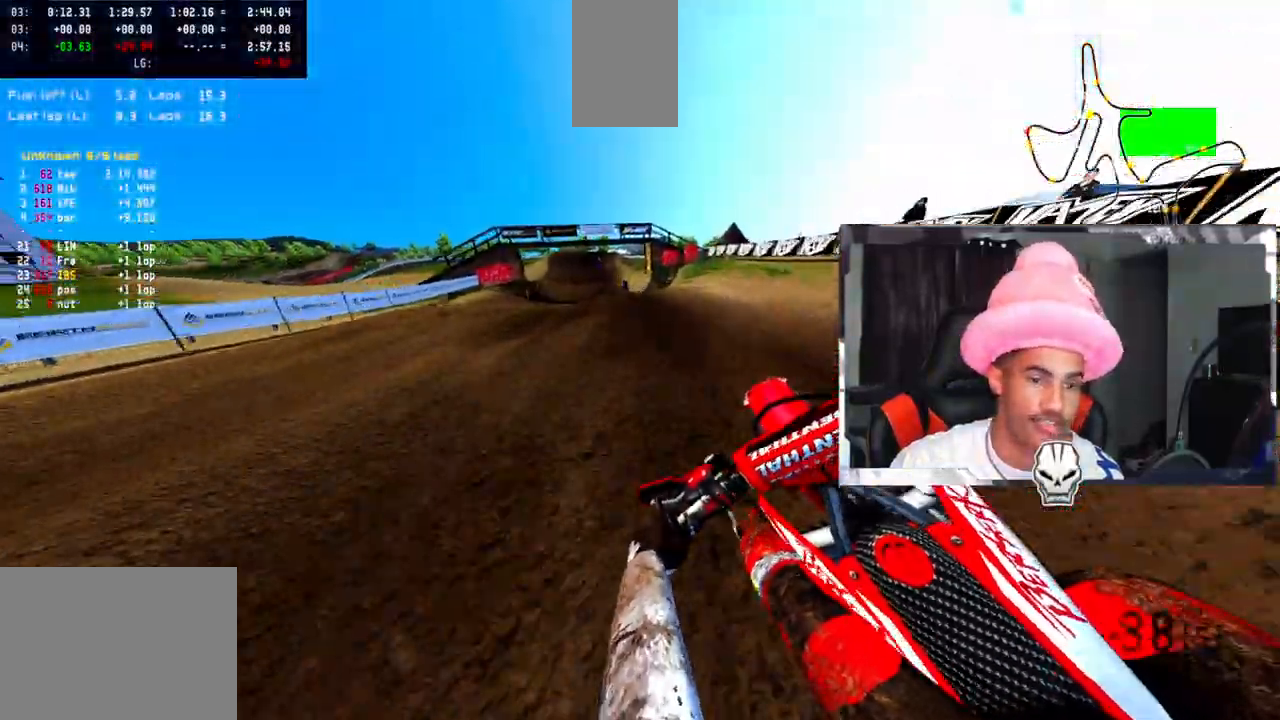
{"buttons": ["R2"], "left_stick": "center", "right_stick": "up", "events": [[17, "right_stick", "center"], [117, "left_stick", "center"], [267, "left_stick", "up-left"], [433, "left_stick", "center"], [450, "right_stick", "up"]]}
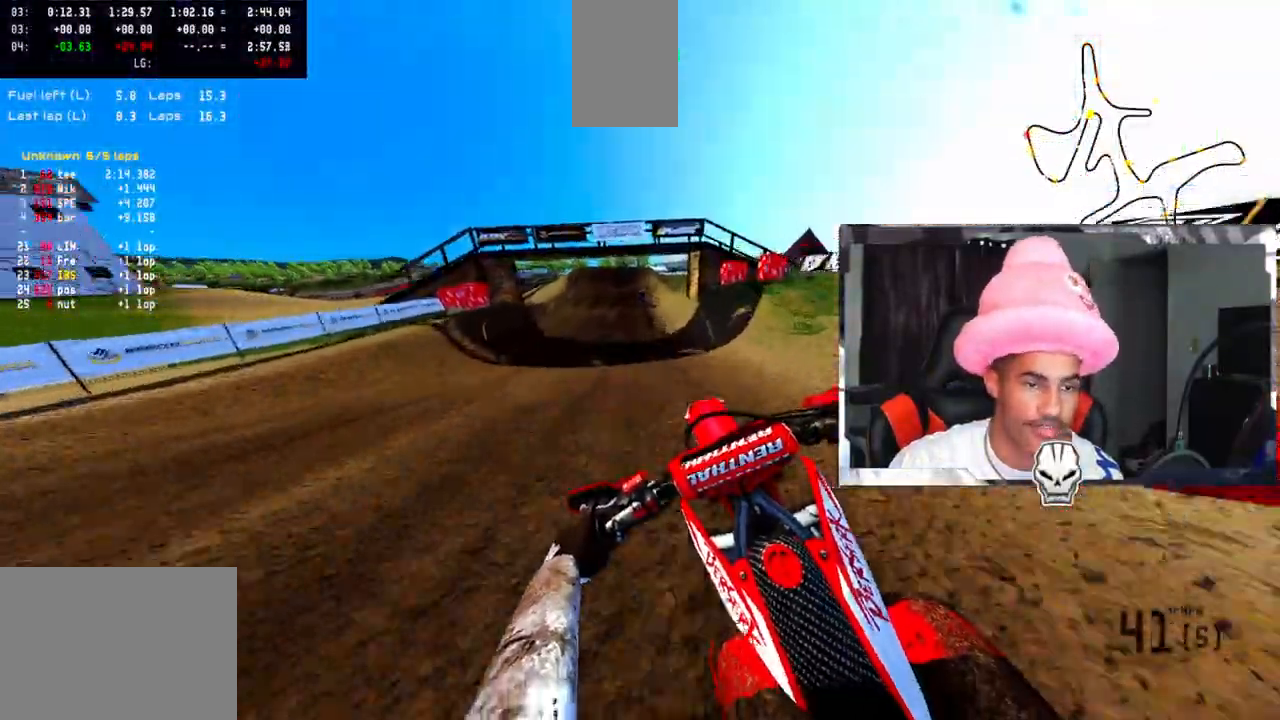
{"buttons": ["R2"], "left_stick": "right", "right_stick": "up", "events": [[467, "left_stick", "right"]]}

_____

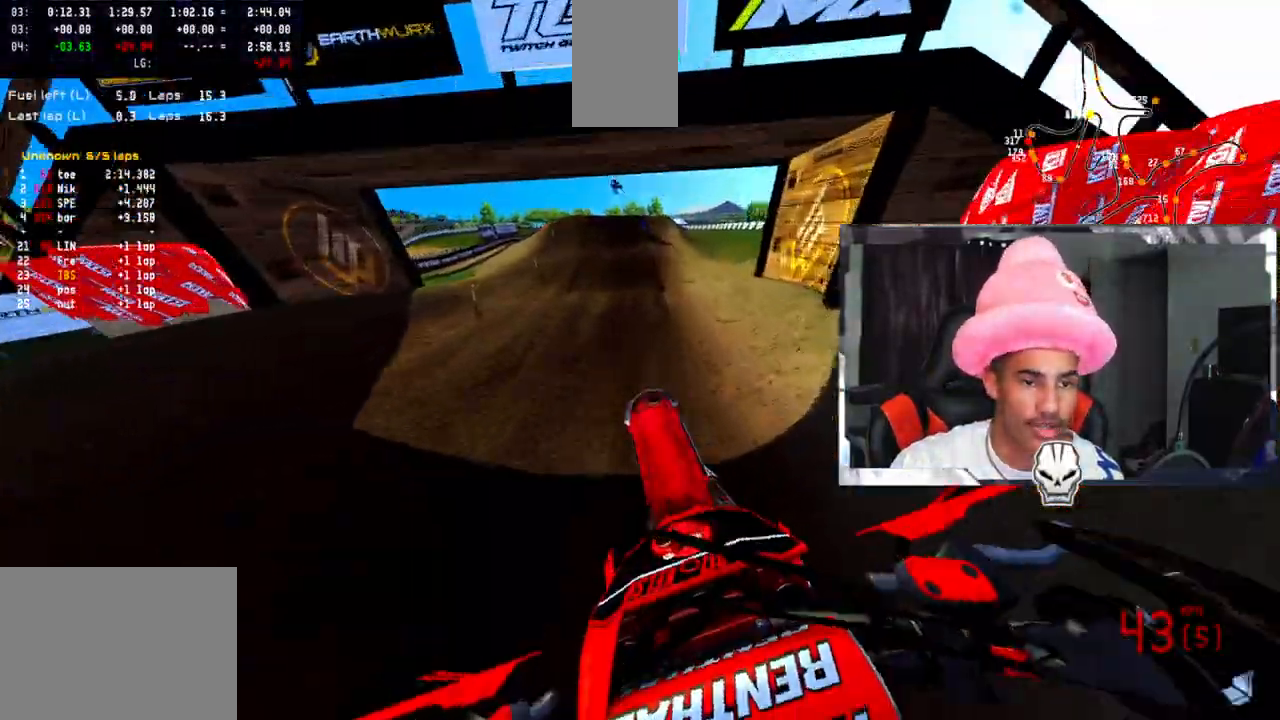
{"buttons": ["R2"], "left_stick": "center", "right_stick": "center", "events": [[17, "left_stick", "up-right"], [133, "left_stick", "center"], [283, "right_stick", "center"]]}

_____

Each line in the listing above that includes "center" is to be copied.

{"buttons": ["R2"], "left_stick": "center", "right_stick": "up", "events": [[17, "right_stick", "center"], [117, "left_stick", "center"], [267, "left_stick", "up-left"], [433, "left_stick", "center"], [450, "right_stick", "up"]]}
{"buttons": ["R2"], "left_stick": "center", "right_stick": "center", "events": [[17, "left_stick", "up-right"], [133, "left_stick", "center"], [283, "right_stick", "center"]]}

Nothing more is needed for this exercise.